That is essentially the experience of two minor characters from Hamlet as they are portrayed in Tom Stoppard’s comic play Rosencrantz and Guildenstern are Dead.  Caught in what appears to them, and to us in the audience, as a nightmare, they stumble about, futilely trying to figure out what is going on, and how to get out of whatever it is.  The dreamlike quality of their existence is exemplified by their frequent inability to remember things, including the events of their own lives before they were caught up in Hamlet’s story.  They also repeatedly find themselves in scenes of Hamlet and not remembering how they got there.  It is like a nightmare.  Only they don’t wake up.  And they are done in at the end.[1]

Rosencrantz and Guildenstern is a play set inside another play, Hamlet, and it runs in tandem with the other play.  Whatever happens in Rosencrantz and Guildenstern is bounded and limited by what happened in Hamlet.  That is, nothing can occur in Rosencrantz and Guildenstern that would conflict with or contradict the script of Hamlet.  Rosencrantz and Guildenstern must work out their own fates within the confines of Hamlet’s tragedy.

Stoppard is generally considered to be an existentialist playwright.  Existentialism is generally considered to be a philosophy of choices.  In Rosencrantz and Guildenstern, Stoppard has created a situation of severely constricted choices.  He has, thereby, pushed the existential situation to its extremes.  Since Hamlet ends with an announcement of the deaths of Rosencrantz and Guildenstern, we the audience watch the humorous antics of the two bumbling characters in Stoppard’s play with muted horror because we already know the ending of Hamlet.  But we still hope against hope that they will wake up to their situation and escape what seems to be their fatal fate.  They don’t wake up from their nightmare and they don’t escape, but could they have?  I think this is the crucial question of the play.

Were there options that Rosencrantz and Guildenstern could have taken within the confines of Hamlet that would have allowed them to survive, despite the announcement of their deaths at the end of that play?  Were there choices that Stoppard could have had them make that would have enabled them to survive, despite being constrained by the terms of Hamlet.  I say “Yes,” there were.  They could have survived, and that is the main point of Stoppard’s play.

**DATA ROWS**

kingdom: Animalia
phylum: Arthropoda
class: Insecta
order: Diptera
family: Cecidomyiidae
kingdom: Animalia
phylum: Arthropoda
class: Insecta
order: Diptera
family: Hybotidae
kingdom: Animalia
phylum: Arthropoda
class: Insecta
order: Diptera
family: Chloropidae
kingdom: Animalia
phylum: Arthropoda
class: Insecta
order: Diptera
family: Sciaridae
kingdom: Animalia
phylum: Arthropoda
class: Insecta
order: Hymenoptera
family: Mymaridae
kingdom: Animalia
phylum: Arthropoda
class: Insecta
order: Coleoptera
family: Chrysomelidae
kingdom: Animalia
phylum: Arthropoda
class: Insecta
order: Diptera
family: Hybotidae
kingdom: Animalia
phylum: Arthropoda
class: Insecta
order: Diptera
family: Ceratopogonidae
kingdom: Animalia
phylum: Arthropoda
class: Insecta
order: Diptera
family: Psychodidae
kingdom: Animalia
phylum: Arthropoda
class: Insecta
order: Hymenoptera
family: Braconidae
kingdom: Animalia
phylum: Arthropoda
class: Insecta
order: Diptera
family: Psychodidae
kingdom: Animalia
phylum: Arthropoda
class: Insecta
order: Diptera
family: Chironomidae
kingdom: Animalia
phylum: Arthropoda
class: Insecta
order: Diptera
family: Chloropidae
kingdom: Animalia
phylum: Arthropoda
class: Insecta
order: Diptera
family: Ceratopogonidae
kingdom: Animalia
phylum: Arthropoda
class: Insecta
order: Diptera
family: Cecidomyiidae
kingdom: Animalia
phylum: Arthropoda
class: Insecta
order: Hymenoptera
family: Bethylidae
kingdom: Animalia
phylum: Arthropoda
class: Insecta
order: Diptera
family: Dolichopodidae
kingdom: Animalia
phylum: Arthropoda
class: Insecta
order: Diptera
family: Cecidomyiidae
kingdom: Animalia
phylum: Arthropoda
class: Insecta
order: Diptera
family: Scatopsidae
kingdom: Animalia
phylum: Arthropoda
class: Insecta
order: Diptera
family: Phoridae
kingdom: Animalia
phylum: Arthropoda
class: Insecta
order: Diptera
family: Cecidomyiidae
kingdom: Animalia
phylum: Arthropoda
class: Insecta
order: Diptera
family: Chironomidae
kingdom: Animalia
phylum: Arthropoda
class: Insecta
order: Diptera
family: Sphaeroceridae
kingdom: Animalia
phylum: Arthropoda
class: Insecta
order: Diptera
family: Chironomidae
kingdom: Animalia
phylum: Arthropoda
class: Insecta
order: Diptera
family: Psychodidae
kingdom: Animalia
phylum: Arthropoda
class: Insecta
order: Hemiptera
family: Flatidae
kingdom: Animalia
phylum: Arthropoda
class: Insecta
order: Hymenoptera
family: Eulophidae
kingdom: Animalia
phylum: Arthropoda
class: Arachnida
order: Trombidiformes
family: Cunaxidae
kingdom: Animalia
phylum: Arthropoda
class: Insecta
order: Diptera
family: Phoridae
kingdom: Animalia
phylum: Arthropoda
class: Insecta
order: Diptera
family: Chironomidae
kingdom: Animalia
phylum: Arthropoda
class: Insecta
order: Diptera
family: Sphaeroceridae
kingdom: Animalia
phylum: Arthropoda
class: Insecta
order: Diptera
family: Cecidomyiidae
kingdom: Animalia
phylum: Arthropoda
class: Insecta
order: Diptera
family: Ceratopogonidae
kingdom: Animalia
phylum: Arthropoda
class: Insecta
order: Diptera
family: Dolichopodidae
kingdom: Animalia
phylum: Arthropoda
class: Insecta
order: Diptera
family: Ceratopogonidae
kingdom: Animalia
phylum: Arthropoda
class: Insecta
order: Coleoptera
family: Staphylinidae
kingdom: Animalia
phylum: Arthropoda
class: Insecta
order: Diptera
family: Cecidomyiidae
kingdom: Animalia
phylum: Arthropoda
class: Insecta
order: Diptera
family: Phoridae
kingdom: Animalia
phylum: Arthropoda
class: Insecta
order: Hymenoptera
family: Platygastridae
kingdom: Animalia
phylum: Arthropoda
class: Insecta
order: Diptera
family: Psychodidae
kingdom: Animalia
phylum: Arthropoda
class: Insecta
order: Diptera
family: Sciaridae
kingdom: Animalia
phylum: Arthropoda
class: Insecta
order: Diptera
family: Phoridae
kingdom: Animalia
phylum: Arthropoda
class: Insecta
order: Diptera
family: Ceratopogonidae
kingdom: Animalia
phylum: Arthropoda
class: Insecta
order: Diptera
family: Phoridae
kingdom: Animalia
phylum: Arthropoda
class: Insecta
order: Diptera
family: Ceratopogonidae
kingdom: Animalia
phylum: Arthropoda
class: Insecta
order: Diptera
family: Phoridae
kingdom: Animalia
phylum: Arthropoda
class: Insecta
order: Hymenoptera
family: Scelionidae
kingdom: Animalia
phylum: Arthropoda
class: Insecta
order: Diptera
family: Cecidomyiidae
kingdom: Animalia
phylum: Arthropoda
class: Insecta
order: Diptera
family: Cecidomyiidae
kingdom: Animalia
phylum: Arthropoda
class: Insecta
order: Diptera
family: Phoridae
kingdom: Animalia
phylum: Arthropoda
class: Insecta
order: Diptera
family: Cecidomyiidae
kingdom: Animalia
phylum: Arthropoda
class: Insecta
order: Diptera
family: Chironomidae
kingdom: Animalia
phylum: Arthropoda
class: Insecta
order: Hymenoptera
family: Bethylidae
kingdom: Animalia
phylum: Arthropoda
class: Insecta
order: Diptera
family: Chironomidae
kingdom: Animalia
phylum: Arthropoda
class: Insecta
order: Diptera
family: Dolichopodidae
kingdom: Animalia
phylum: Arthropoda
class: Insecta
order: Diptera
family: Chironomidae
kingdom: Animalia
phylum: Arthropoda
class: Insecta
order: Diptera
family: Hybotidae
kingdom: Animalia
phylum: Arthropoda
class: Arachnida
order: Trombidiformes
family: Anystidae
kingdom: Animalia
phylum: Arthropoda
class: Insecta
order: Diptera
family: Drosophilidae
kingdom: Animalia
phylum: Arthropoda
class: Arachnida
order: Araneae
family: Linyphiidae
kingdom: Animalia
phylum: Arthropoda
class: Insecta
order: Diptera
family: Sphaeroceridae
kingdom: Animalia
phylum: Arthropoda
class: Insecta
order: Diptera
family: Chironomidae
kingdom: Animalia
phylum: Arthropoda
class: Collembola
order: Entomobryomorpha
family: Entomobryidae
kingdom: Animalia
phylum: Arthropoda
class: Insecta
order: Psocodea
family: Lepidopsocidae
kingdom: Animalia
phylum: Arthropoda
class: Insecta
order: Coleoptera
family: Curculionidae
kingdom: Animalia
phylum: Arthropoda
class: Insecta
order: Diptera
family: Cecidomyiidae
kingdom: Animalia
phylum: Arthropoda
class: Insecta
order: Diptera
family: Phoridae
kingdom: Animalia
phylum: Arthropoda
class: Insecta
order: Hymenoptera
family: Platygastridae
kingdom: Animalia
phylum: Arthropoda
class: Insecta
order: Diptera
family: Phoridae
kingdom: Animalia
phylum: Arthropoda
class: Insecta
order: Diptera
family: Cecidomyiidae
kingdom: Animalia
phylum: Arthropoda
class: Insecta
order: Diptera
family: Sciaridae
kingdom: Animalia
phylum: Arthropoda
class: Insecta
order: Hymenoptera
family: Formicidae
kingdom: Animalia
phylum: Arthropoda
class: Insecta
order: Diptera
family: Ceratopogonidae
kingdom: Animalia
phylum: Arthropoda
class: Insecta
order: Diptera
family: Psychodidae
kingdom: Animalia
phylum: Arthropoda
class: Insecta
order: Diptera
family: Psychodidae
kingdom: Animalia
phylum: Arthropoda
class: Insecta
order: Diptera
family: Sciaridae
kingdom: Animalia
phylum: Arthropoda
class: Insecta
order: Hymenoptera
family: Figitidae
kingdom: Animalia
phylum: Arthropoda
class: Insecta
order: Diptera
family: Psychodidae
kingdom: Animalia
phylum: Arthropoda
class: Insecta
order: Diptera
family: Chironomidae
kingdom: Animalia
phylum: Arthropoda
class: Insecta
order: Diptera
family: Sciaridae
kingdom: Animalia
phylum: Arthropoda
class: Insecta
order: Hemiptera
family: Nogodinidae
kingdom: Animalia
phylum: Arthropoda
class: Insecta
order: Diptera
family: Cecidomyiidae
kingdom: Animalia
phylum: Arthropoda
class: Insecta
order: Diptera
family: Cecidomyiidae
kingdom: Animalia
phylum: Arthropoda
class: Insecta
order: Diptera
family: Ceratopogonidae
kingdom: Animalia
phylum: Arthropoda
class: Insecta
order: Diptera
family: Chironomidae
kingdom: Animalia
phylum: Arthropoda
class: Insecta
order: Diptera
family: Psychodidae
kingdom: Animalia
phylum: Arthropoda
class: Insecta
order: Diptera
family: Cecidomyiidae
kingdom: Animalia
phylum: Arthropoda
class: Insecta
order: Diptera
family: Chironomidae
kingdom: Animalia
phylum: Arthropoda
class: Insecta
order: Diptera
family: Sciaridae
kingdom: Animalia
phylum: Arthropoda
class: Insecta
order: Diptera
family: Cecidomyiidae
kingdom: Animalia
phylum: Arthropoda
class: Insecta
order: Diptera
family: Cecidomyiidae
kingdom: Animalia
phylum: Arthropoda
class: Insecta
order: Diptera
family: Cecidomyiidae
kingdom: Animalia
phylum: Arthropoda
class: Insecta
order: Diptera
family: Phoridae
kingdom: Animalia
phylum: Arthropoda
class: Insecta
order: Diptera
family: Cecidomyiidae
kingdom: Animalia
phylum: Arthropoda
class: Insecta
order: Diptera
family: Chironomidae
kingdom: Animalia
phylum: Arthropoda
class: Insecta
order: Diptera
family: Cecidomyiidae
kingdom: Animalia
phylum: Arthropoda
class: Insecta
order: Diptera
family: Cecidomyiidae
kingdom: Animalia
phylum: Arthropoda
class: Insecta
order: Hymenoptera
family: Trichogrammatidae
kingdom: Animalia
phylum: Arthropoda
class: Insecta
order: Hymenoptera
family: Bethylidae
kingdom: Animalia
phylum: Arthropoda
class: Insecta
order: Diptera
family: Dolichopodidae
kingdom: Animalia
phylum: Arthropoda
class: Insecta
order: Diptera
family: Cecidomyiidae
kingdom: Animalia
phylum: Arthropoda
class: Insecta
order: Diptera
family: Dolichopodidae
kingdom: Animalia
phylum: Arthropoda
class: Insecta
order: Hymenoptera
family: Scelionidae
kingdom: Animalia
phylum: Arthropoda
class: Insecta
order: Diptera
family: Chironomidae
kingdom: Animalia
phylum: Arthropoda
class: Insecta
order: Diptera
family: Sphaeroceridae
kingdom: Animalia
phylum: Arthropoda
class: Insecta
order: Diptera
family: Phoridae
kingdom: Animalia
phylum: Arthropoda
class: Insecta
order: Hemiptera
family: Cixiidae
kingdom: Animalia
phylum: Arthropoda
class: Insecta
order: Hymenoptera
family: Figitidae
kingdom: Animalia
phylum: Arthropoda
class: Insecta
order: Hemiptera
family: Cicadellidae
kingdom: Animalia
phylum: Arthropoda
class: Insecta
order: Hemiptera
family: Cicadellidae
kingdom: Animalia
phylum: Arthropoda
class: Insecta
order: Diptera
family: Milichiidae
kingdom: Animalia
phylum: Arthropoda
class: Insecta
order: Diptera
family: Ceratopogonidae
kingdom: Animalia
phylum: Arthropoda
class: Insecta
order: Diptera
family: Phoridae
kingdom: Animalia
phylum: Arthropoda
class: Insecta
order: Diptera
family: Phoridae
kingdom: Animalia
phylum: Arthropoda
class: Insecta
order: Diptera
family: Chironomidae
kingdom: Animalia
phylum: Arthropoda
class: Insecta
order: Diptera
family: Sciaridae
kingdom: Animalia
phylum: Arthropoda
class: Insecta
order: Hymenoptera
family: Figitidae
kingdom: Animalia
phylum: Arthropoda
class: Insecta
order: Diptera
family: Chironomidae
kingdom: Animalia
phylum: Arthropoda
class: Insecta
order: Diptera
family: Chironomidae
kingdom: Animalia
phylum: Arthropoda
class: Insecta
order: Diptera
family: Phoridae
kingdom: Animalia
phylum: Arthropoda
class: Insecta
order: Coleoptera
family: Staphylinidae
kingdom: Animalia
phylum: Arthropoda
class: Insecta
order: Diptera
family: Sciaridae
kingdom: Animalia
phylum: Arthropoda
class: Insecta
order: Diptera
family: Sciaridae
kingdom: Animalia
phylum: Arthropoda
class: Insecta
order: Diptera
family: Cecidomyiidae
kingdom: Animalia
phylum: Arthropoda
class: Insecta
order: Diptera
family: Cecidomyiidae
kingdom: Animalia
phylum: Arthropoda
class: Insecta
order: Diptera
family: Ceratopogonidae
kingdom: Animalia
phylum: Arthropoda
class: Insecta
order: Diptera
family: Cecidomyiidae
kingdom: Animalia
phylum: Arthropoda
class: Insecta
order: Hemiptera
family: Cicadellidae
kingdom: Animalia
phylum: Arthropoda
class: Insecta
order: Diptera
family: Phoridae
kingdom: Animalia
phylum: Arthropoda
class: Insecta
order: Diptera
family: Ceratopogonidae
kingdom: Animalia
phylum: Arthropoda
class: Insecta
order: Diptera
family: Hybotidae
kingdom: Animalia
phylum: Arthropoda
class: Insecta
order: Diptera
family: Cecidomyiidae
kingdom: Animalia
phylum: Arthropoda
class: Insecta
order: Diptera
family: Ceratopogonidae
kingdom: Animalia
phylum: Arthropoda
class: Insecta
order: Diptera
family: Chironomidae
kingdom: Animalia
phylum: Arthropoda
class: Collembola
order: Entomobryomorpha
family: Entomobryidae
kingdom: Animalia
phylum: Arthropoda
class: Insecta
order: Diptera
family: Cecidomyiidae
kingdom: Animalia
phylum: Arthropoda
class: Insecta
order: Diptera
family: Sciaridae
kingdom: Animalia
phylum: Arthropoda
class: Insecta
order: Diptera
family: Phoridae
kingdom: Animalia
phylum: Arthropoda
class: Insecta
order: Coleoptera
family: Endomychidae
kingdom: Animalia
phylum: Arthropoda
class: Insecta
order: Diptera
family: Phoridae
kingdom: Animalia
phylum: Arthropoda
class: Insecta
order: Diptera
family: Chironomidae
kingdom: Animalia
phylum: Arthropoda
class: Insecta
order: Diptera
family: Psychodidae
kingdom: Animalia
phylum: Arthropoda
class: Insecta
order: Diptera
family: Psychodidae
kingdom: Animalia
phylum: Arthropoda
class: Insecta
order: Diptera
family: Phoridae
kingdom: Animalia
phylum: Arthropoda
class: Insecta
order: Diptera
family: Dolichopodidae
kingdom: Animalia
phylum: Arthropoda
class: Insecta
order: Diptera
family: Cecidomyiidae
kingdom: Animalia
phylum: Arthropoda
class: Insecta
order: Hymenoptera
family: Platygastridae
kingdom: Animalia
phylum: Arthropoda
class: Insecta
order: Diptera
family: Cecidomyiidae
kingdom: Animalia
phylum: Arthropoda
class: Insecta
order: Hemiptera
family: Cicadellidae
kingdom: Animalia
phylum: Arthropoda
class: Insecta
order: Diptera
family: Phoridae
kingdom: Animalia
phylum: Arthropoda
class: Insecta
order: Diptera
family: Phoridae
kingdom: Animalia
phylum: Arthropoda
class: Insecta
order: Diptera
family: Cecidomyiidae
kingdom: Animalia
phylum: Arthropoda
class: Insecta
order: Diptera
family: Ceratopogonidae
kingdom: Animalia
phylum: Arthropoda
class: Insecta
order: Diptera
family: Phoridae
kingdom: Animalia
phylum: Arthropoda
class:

**WHAT TO WORK ON**
Please write the next part of the passage on Tom Stoppard's Rosencrantz and Guildenstern are Dead, picking up after its final sentence.

**RESULT BELOW**
2.The Plot: Such as it is.

“Man is conditioned to be free; because once thrown into the world, he is responsible for everything he does.”  Jean Paul Sartre.

Rosencrantz and Guildenstern are two young Danes, apparently Prince Hamlet’s childhood friends and classmates at Wittenberg University in Germany.  They have been summoned by the newly installed Danish King Claudius to the King’s castle to spy on Hamlet.  Hamlet has recently returned from Germany to attend the funeral of his father, the late King Hamlet.  Prince Hamlet is behaving in suspicious ways, which is of concern to the new King since he had secretly murdered Hamlet’s father in order to gain the throne, and he would not want the Prince digging up the dirt on him.  Rosencrantz and Guildenstern, seeming to have no real option but to obey the command of their King, agree to watch Hamlet and report on him.

The two characters spend the rest of their own play, Rosencrantz and Guildenstern, wandering around inside Hamlet’s play.  They show up at key dramatic moments of Hamlet, openly appearing in the action of Hamlet where they have been written into the script of that play, secretly behind the scenes of Hamlet where they are not in the Hamlet script.  They observe the action in Hamlet, but play no active role in the course of either Hamlet or Rosencrantz and Guildenstern.  They are passive actors in both plays.  But, although Rosencrantz and Guildenstern were by the terms of their play unable to alter the course of Hamlet’s play, that does not mean they were without options and choices.

3. A story inside a story: An existentialist dilemma.

“I rebel; therefore, I exist.” The Myth of Sisyphus Albert Camus.

Every story, whether factual or fictional, begins with some sort of “Once upon a time” scenario.  “Once upon a time” creates the existential situation within which the characters in the story will make their way.  It provides the background and the setup of the story, that is, the status quo from which the story proceeds.  The story’s plotline will then disrupt the status quo – that is the gist of the story – and the story will generally end with some new ordering of things.

The opening is critically important to a story because the opening usually portends the story’s ending.  The setup of a story generally indicates who and what is important, and inclines events in a certain direction.  The options allowed to the characters, and the existential choices they can make, are defined and constrained by the opening setup.  It is like setting up a debate.  Whoever gets to set the terms of the debate is most likely to win, and if you join the debate on someone else’s terms, you are most likely to lose.

It is often the case in a fictional story that if you are not there at the beginning, you are likely to meet a bad end.  That is one of the problems facing Rosencrantz and Guildenstern in their play.  They are there at the beginning of their own play, but they are almost an afterthought in Hamlet’s story and, as such, they were expendable to Hamlet.  But that does not mean they weren’t important to themselves, or that they were expendable to the play Rosencrantz and Guildenstern.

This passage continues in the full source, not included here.